Text segment →
One of the NBA’s signature voices will return to the airwaves for this upcoming season. Marv Albert, who opted out of broadcasting from the league’s bubble setup in Orlando for the end of the regular season and NBA Playoffs will be back on the call for TNT.
But according to the New York Post‘s Andrew Marchand, Albert will broadcast remotely from a New York studio when the NBA tips off its 2020-21 season. Albert opted out of joining his TNT colleagues in Orlando when the league restarted the 2019-20 campaign after shutting down amid the COVID-19 pandemic, citing the higher risk of contracting the coronavirus for those 65 years or older. (Albert is 79 years old.)
At the time, Albert told the Post that he initially planned on broadcasting until WarnerMedia News and Sports chairman Jeff Zucker called him up and recommended that the broadcaster avoid the NBA bubble and the restarted season. Brian Anderson took Albert’s place on TNT’s NBA Playoffs telecasts, calling play-by-play with analysts Chris Webber and Reggie Miller. (Albert did provide some remote commentary, such as narrating his favorite NBA Conference Finals moments.)
Calling games remotely while watching a monitor isn’t entirely unfamiliar to Albert. He told Marchand that he’s done so for non-U.S. Olympic basketball telecasts, in addition to boxing and tennis events.

Dataset entries:

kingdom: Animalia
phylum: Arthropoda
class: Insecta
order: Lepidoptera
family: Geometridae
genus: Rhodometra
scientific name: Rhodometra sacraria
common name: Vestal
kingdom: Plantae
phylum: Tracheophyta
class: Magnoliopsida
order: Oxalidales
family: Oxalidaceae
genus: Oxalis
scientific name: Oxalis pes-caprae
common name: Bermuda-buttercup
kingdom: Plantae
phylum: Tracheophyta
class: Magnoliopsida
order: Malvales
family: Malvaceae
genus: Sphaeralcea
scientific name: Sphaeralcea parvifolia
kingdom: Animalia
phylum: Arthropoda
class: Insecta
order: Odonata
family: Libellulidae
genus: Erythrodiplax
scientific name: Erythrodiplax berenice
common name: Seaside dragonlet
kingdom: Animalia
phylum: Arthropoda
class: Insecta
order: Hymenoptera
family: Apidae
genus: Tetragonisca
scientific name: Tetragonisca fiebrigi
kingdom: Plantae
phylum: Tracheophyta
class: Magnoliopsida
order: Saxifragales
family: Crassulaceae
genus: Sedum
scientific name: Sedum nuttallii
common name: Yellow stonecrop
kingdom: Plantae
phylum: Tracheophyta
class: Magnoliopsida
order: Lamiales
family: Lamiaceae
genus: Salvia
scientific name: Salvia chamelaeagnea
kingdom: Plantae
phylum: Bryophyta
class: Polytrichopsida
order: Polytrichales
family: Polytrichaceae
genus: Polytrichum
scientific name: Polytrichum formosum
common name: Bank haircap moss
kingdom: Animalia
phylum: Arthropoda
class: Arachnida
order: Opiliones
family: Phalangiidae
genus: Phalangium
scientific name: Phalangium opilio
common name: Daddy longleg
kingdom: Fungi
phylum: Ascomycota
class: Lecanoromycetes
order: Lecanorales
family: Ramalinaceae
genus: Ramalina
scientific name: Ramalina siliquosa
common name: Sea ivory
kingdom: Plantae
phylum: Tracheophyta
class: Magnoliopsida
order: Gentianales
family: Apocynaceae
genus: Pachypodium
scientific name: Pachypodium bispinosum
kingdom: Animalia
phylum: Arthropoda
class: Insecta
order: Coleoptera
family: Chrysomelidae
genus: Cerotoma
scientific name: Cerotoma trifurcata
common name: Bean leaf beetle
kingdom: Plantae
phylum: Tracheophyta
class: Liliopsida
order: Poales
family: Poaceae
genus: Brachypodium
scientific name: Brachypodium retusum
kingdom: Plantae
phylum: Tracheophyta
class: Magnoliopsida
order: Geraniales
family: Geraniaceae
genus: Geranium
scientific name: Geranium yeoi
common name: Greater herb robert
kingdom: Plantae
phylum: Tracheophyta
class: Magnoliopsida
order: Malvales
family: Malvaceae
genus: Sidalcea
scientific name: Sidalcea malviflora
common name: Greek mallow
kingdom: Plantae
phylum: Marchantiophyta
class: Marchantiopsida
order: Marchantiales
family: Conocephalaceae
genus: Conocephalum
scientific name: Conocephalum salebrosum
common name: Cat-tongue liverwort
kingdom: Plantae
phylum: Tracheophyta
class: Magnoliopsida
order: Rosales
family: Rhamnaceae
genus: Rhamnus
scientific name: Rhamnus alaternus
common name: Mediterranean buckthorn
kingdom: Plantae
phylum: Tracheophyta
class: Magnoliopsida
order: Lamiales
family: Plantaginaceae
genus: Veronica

Things to do →
A) Name every person mentioned in the article about Marv Albert's return to TNT.
B) Answer these questions using the article about Marv Albert's return to TNT:
(i) How old is Albert?
(ii) Where will Albert broadcast from when the 2020-21 season tips off?
(iii) Who took Albert's place on TNT's NBA Playoffs telecasts?

Solution set →
A) Marv Albert, Andrew Marchand, Jeff Zucker, Brian Anderson, Chris Webber, Reggie Miller

B)
(i) 79 years old
(ii) A New York studio
(iii) Brian Anderson